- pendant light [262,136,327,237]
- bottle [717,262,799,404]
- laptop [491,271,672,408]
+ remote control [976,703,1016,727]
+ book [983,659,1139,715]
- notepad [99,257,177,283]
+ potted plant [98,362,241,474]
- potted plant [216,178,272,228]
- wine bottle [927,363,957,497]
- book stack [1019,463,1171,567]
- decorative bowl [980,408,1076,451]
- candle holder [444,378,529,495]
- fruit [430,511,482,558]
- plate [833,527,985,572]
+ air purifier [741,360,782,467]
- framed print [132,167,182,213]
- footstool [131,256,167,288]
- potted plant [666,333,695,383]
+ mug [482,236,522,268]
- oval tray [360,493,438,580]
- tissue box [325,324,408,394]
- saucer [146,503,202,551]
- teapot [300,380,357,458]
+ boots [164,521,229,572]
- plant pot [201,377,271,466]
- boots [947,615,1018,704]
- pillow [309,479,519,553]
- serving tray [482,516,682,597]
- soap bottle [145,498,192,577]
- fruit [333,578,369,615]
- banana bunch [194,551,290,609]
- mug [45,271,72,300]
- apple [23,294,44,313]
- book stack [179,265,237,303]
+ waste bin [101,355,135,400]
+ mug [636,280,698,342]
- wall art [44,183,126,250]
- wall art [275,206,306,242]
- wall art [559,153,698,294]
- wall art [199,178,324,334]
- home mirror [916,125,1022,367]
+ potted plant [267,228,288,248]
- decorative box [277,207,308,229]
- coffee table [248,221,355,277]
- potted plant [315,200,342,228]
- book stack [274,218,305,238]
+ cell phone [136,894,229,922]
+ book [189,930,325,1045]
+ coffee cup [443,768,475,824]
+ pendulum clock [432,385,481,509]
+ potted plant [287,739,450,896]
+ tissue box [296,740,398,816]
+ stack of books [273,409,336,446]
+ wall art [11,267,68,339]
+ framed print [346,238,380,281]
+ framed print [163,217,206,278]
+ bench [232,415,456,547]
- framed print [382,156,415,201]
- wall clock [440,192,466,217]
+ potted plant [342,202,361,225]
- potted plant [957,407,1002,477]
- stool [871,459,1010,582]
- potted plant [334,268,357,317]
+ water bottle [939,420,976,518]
--
### ASSIGNED TASK
With the first line of the material as the start and the line containing "- oval tray [360,493,438,580]" as the end, repeat that span exactly and add nothing.

### RESPONSE FOR THIS EXERCISE
- pendant light [262,136,327,237]
- bottle [717,262,799,404]
- laptop [491,271,672,408]
+ remote control [976,703,1016,727]
+ book [983,659,1139,715]
- notepad [99,257,177,283]
+ potted plant [98,362,241,474]
- potted plant [216,178,272,228]
- wine bottle [927,363,957,497]
- book stack [1019,463,1171,567]
- decorative bowl [980,408,1076,451]
- candle holder [444,378,529,495]
- fruit [430,511,482,558]
- plate [833,527,985,572]
+ air purifier [741,360,782,467]
- framed print [132,167,182,213]
- footstool [131,256,167,288]
- potted plant [666,333,695,383]
+ mug [482,236,522,268]
- oval tray [360,493,438,580]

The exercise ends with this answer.